For his example, Thomas goes back to those three theoretical commenters.
"Let's say user A has blocked user B. Then he starts reading a thread of conversation where user C might respond to something that user B posted -- but user A won't have seen what that was. So if you want to use the 'ignore user' function, you've got to be willing to endure the occasional gap in the tape, if you will. And that can be a downside for some people, because everybody can choose for themselves specific people to ignore, while everyone else can follow right along."
Thomas doubts this will be an impediment for many readers. Although the Gazette didn't do local market research before putting the new software in place, "we have heard from people over the years who may be tremendously aggrieved by what someone else has to say. And from time to time, people would make a plea: 'Could you please make it so we can delete a user or ignore them?' Before, we had to tell them that we didn't have that capability at the moment, but we anticipate that we will someday. And now we can."
Such issues remain a topic of debate within the journalism community as a whole, with a growing number of observers suggesting that the best way to upgrade the tenor of the debate would be to eliminate anonymous commentary and require that readers use their real names.
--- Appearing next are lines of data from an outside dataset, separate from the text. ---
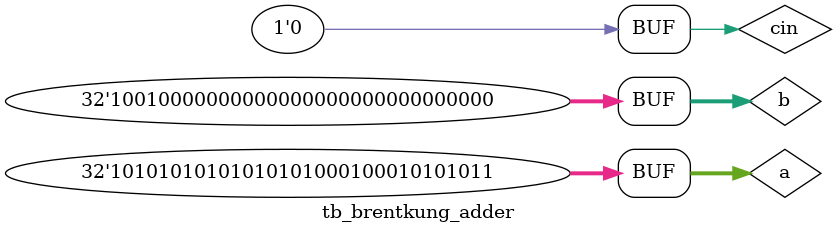
<source format=v>
`timescale 1ns/1ns
module tb_brentkung_adder;
reg [31:0]a,b;
reg cin;
wire [31:0]sum;
wire carry;
bruntkung_adder a1(a,b,cin,sum,carry);

initial
 begin
 $monitor($time,"a is %d and b is %d and sum is %d,carry is %b ",a,b,sum,carry);
 #10 a=32'hAAAA88AB ;b=32'h BC010B78;cin=1'b0;
 #100 a=32'hAAAA88AB;b=32'h 90000000;
end
endmodule

</source>
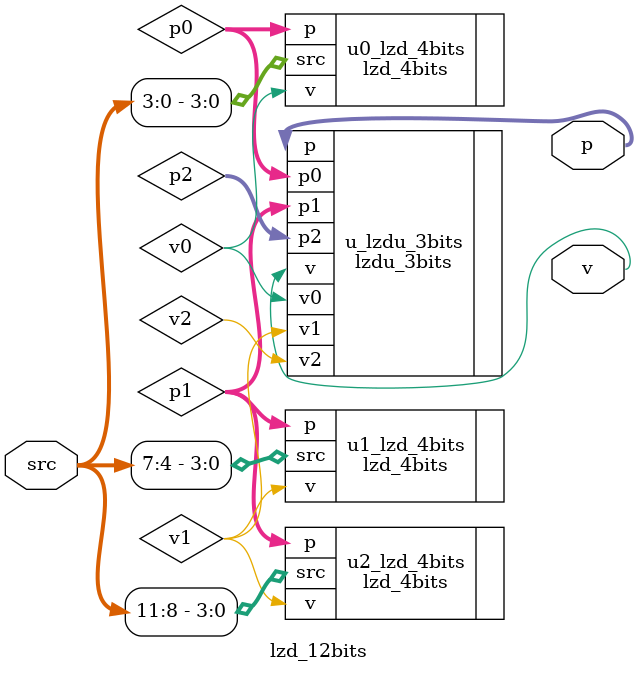
<source format=v>
module lzd_12bits(

    input   [11	:0]	src,
	output  [3	:0]	p  ,
	output			v
);

wire	[1	:0]	p0, p1, p2;
wire			v0, v1, v2;

lzd_4bits u0_lzd_4bits(

    .src(src[3:0]	),
	.p  (p0			),
	.v  (v0			)
);

lzd_4bits u1_lzd_4bits(

    .src(src[7:4]	),
	.p  (p1			),
	.v  (v1			)
);

lzd_4bits u2_lzd_4bits(

    .src(src[11:8]	),
	.p  (p1			),
	.v  (v1			)
);

lzdu_3bits #(4) u_lzdu_3bits(

    .p0(p0	),
	.p1(p1	),
	.p2(p2	),
	.v0(v0	),
	.v1(v1	),
	.v2(v2	),
	.p (p	),
	.v (v	)
);

endmodule
</source>
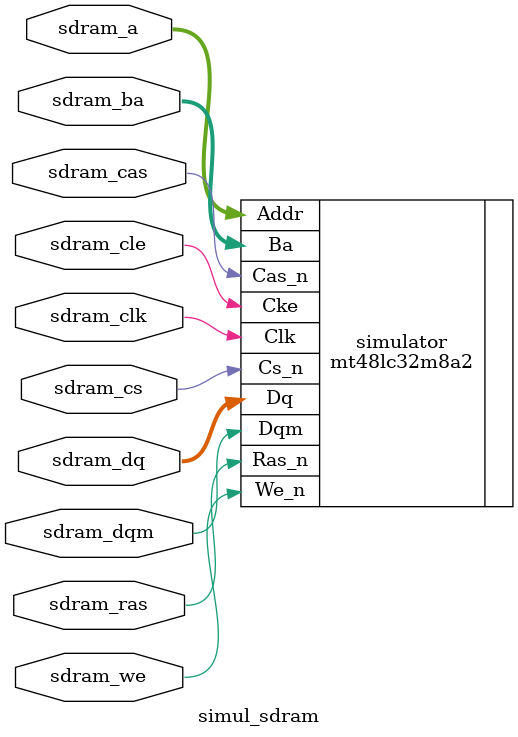
<source format=v>
module simul_sdram(
    input sdram_clk,
    input sdram_cle,
    input sdram_dqm,
    input sdram_cs,
    input sdram_we,
    input sdram_cas,
    input sdram_ras,
    input [1:0]  sdram_ba,
    input [12:0] sdram_a,
	  inout [7:0]  sdram_dq);

mt48lc32m8a2 simulator(
  .Dq(sdram_dq),
  .Addr(sdram_a),
  .Ba(sdram_ba),
  .Clk(sdram_clk),
  .Cke(sdram_cle),
  .Cs_n(sdram_cs),
  .Ras_n(sdram_ras),
  .Cas_n(sdram_cas),
  .We_n(sdram_we),
  .Dqm(sdram_dqm)
);

endmodule


</source>
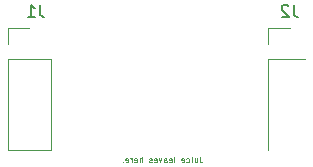
<source format=gbo>
G04 #@! TF.GenerationSoftware,KiCad,Pcbnew,6.0.2-378541a8eb~116~ubuntu20.04.1*
G04 #@! TF.CreationDate,2023-01-27T16:40:07+01:00*
G04 #@! TF.ProjectId,BUCKY_MOTOR_DRIVER,4255434b-595f-44d4-9f54-4f525f445249,rev?*
G04 #@! TF.SameCoordinates,Original*
G04 #@! TF.FileFunction,Legend,Bot*
G04 #@! TF.FilePolarity,Positive*
%FSLAX46Y46*%
G04 Gerber Fmt 4.6, Leading zero omitted, Abs format (unit mm)*
G04 Created by KiCad (PCBNEW 6.0.2-378541a8eb~116~ubuntu20.04.1) date 2023-01-27 16:40:07*
%MOMM*%
%LPD*%
G01*
G04 APERTURE LIST*
%ADD10C,0.100000*%
%ADD11C,0.150000*%
%ADD12C,0.120000*%
%ADD13R,1.500000X3.000000*%
%ADD14O,1.500000X3.000000*%
%ADD15R,3.000000X1.500000*%
%ADD16O,3.000000X1.500000*%
G04 APERTURE END LIST*
D10*
X136690476Y-65476190D02*
X136690476Y-65833333D01*
X136714285Y-65904761D01*
X136761904Y-65952380D01*
X136833333Y-65976190D01*
X136880952Y-65976190D01*
X136238095Y-65642857D02*
X136238095Y-65976190D01*
X136452380Y-65642857D02*
X136452380Y-65904761D01*
X136428571Y-65952380D01*
X136380952Y-65976190D01*
X136309523Y-65976190D01*
X136261904Y-65952380D01*
X136238095Y-65928571D01*
X136000000Y-65976190D02*
X136000000Y-65642857D01*
X136000000Y-65476190D02*
X136023809Y-65500000D01*
X136000000Y-65523809D01*
X135976190Y-65500000D01*
X136000000Y-65476190D01*
X136000000Y-65523809D01*
X135547619Y-65952380D02*
X135595238Y-65976190D01*
X135690476Y-65976190D01*
X135738095Y-65952380D01*
X135761904Y-65928571D01*
X135785714Y-65880952D01*
X135785714Y-65738095D01*
X135761904Y-65690476D01*
X135738095Y-65666666D01*
X135690476Y-65642857D01*
X135595238Y-65642857D01*
X135547619Y-65666666D01*
X135142857Y-65952380D02*
X135190476Y-65976190D01*
X135285714Y-65976190D01*
X135333333Y-65952380D01*
X135357142Y-65904761D01*
X135357142Y-65714285D01*
X135333333Y-65666666D01*
X135285714Y-65642857D01*
X135190476Y-65642857D01*
X135142857Y-65666666D01*
X135119047Y-65714285D01*
X135119047Y-65761904D01*
X135357142Y-65809523D01*
X134452380Y-65976190D02*
X134500000Y-65952380D01*
X134523809Y-65904761D01*
X134523809Y-65476190D01*
X134071428Y-65952380D02*
X134119047Y-65976190D01*
X134214285Y-65976190D01*
X134261904Y-65952380D01*
X134285714Y-65904761D01*
X134285714Y-65714285D01*
X134261904Y-65666666D01*
X134214285Y-65642857D01*
X134119047Y-65642857D01*
X134071428Y-65666666D01*
X134047619Y-65714285D01*
X134047619Y-65761904D01*
X134285714Y-65809523D01*
X133619047Y-65976190D02*
X133619047Y-65714285D01*
X133642857Y-65666666D01*
X133690476Y-65642857D01*
X133785714Y-65642857D01*
X133833333Y-65666666D01*
X133619047Y-65952380D02*
X133666666Y-65976190D01*
X133785714Y-65976190D01*
X133833333Y-65952380D01*
X133857142Y-65904761D01*
X133857142Y-65857142D01*
X133833333Y-65809523D01*
X133785714Y-65785714D01*
X133666666Y-65785714D01*
X133619047Y-65761904D01*
X133428571Y-65642857D02*
X133309523Y-65976190D01*
X133190476Y-65642857D01*
X132809523Y-65952380D02*
X132857142Y-65976190D01*
X132952380Y-65976190D01*
X133000000Y-65952380D01*
X133023809Y-65904761D01*
X133023809Y-65714285D01*
X133000000Y-65666666D01*
X132952380Y-65642857D01*
X132857142Y-65642857D01*
X132809523Y-65666666D01*
X132785714Y-65714285D01*
X132785714Y-65761904D01*
X133023809Y-65809523D01*
X132595238Y-65952380D02*
X132547619Y-65976190D01*
X132452380Y-65976190D01*
X132404761Y-65952380D01*
X132380952Y-65904761D01*
X132380952Y-65880952D01*
X132404761Y-65833333D01*
X132452380Y-65809523D01*
X132523809Y-65809523D01*
X132571428Y-65785714D01*
X132595238Y-65738095D01*
X132595238Y-65714285D01*
X132571428Y-65666666D01*
X132523809Y-65642857D01*
X132452380Y-65642857D01*
X132404761Y-65666666D01*
X131785714Y-65976190D02*
X131785714Y-65476190D01*
X131571428Y-65976190D02*
X131571428Y-65714285D01*
X131595238Y-65666666D01*
X131642857Y-65642857D01*
X131714285Y-65642857D01*
X131761904Y-65666666D01*
X131785714Y-65690476D01*
X131142857Y-65952380D02*
X131190476Y-65976190D01*
X131285714Y-65976190D01*
X131333333Y-65952380D01*
X131357142Y-65904761D01*
X131357142Y-65714285D01*
X131333333Y-65666666D01*
X131285714Y-65642857D01*
X131190476Y-65642857D01*
X131142857Y-65666666D01*
X131119047Y-65714285D01*
X131119047Y-65761904D01*
X131357142Y-65809523D01*
X130904761Y-65976190D02*
X130904761Y-65642857D01*
X130904761Y-65738095D02*
X130880952Y-65690476D01*
X130857142Y-65666666D01*
X130809523Y-65642857D01*
X130761904Y-65642857D01*
X130404761Y-65952380D02*
X130452380Y-65976190D01*
X130547619Y-65976190D01*
X130595238Y-65952380D01*
X130619047Y-65904761D01*
X130619047Y-65714285D01*
X130595238Y-65666666D01*
X130547619Y-65642857D01*
X130452380Y-65642857D01*
X130404761Y-65666666D01*
X130380952Y-65714285D01*
X130380952Y-65761904D01*
X130619047Y-65809523D01*
X130166666Y-65928571D02*
X130142857Y-65952380D01*
X130166666Y-65976190D01*
X130190476Y-65952380D01*
X130166666Y-65928571D01*
X130166666Y-65976190D01*
D11*
X144608333Y-52632380D02*
X144608333Y-53346666D01*
X144655952Y-53489523D01*
X144751190Y-53584761D01*
X144894047Y-53632380D01*
X144989285Y-53632380D01*
X144179761Y-52727619D02*
X144132142Y-52680000D01*
X144036904Y-52632380D01*
X143798809Y-52632380D01*
X143703571Y-52680000D01*
X143655952Y-52727619D01*
X143608333Y-52822857D01*
X143608333Y-52918095D01*
X143655952Y-53060952D01*
X144227380Y-53632380D01*
X143608333Y-53632380D01*
X123133333Y-52632380D02*
X123133333Y-53346666D01*
X123180952Y-53489523D01*
X123276190Y-53584761D01*
X123419047Y-53632380D01*
X123514285Y-53632380D01*
X122133333Y-53632380D02*
X122704761Y-53632380D01*
X122419047Y-53632380D02*
X122419047Y-52632380D01*
X122514285Y-52775238D01*
X122609523Y-52870476D01*
X122704761Y-52918095D01*
D12*
X142475000Y-57220000D02*
X142475000Y-64900000D01*
X144275000Y-54620000D02*
X142475000Y-54620000D01*
X145605000Y-57220000D02*
X142475000Y-57220000D01*
X142475000Y-54620000D02*
X142475000Y-55950000D01*
X120450000Y-57220000D02*
X120450000Y-64900000D01*
X124050000Y-57220000D02*
X120450000Y-57220000D01*
X122250000Y-54620000D02*
X120450000Y-54620000D01*
X124050000Y-57220000D02*
X124050000Y-64900000D01*
X124050000Y-64900000D02*
X120450000Y-64900000D01*
X120450000Y-54620000D02*
X120450000Y-55950000D01*
%LPC*%
D13*
X134775000Y-68000000D03*
D14*
X132235000Y-68000000D03*
D15*
X144275000Y-55950000D03*
D16*
X144275000Y-58490000D03*
X144275000Y-61030000D03*
X144275000Y-63570000D03*
D15*
X122250000Y-55950000D03*
D16*
X122250000Y-58490000D03*
X122250000Y-61030000D03*
X122250000Y-63570000D03*
M02*

</source>
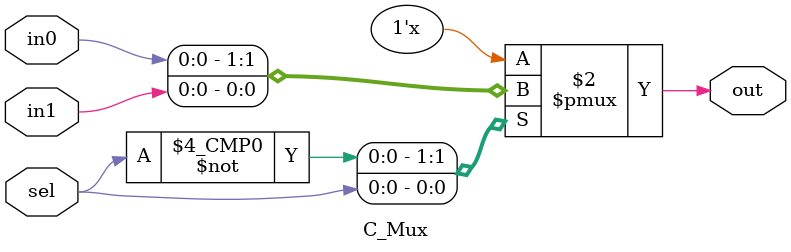
<source format=v>
module C_Mux(sel, in0, in1, out);

	parameter BITS = 1;
	input sel;
	input [BITS-1:0] in0;
	input [BITS-1:0] in1;
	output reg [BITS-1:0] out;

	always @ (sel or in0 or in1) begin
		case(sel)
			1'b0 : out = in0;
			1'b1 : out = in1;
		endcase
	end

endmodule

</source>
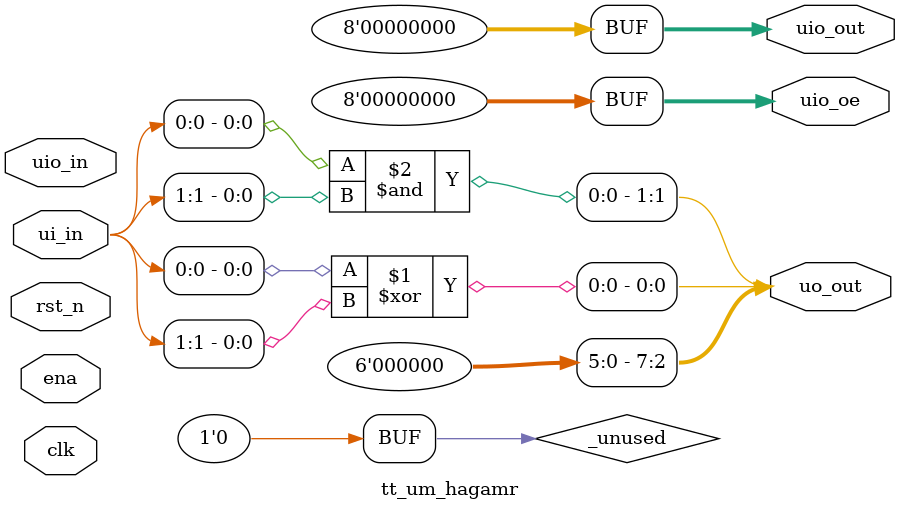
<source format=v>
/*
 * Copyright (c) 2024 Your Name
 * SPDX-License-Identifier: Apache-2.0
 */

`default_nettype none

module tt_um_hagamr (
    input  wire [7:0] ui_in,    // Dedicated inputs
    output wire [7:0] uo_out,   // Dedicated outputs
    input  wire [7:0] uio_in,   // IOs: Input path
    output wire [7:0] uio_out,  // IOs: Output path
    output wire [7:0] uio_oe,   // IOs: Enable path (active high: 0=input, 1=output)
    input  wire       ena,      // always 1 when the design is powered, so you can ignore it
    input  wire       clk,      // clock
    input  wire       rst_n     // reset_n - low to reset
);

  // All output pins must be assigned. If not used, assign to 0.
  //assign uo_out  = ui_in + uio_in;  // Example: ou_out is the sum of ui_in and uio_in
    assign uo_out[0] = ui_in[0] ^ ui_in[1];
    assign uo_out[1] = ui_in[0] & ui_in[1];
  assign uio_out = 0;
  assign uio_oe  = 0;
    assign uo_out[7:2]=6'b0;

  // List all unused inputs to prevent warnings
  wire _unused = &{ena, clk, rst_n, 1'b0};

endmodule

</source>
Like many of his peers, Thomas has debated the pros and cons of this approach, and he concedes that "right now, I have a lot of sympathy for that movement.
"Here in Colorado Springs and as a company, we've gone round and round this question," he continues. "Our way of sort of policing the dialogue is to give readers tools to toss the louts out by themselves by a couple of different methods. Even before this new version of SiteLife, any time four people independently clicked on the 'report abuse' link on any particular comment, that comment would be removed from view and would be flagged in the administrative console. That way, we could go in and look for comments pushed over that threshold by readers and make the decision either to remove or restore it. And now, the 'ignore user' function lets individuals at least not have to read stuff they don't want to read from people they can't abide by.
"Whether that's satisfactory, you can argue one way or the other. Some stuff gets posted that's just unhealthy, unhelpful and the kind of thing the Gazette would rather not have people have to endure when they come to our website. But on the other hand, we get a good amount of what I believe is constructive commentary and strong dialogue from people who otherwise wouldn't take the time to do so if they were forced to put their name to it."
This last conclusion is supported in part by an intriguing experiment conducted a year or two back by Gazette columnist Barry Noreen. As Thomas tells it, Noreen invited regular commentators to a series of get-togethers at which they wore name tags identifying them by the names they used when posting. Some of these folks said they'd keep sharing their thoughts if required to use their real names, but plenty of others said the opposite.
For now, then, Thomas says "we've come to a sort of uneasy truce with anonymity" -- and he feels the "ignore user" tool will empower readers to shield themselves from those who get under their skin. But not everyone agrees.
"We've had people say, 'At least under the old system, somebody might be a real knothead, but you could at least expose yourself to all points of view," Thomas says. "So culturally, there could be some narrowing of the dialogue for some people."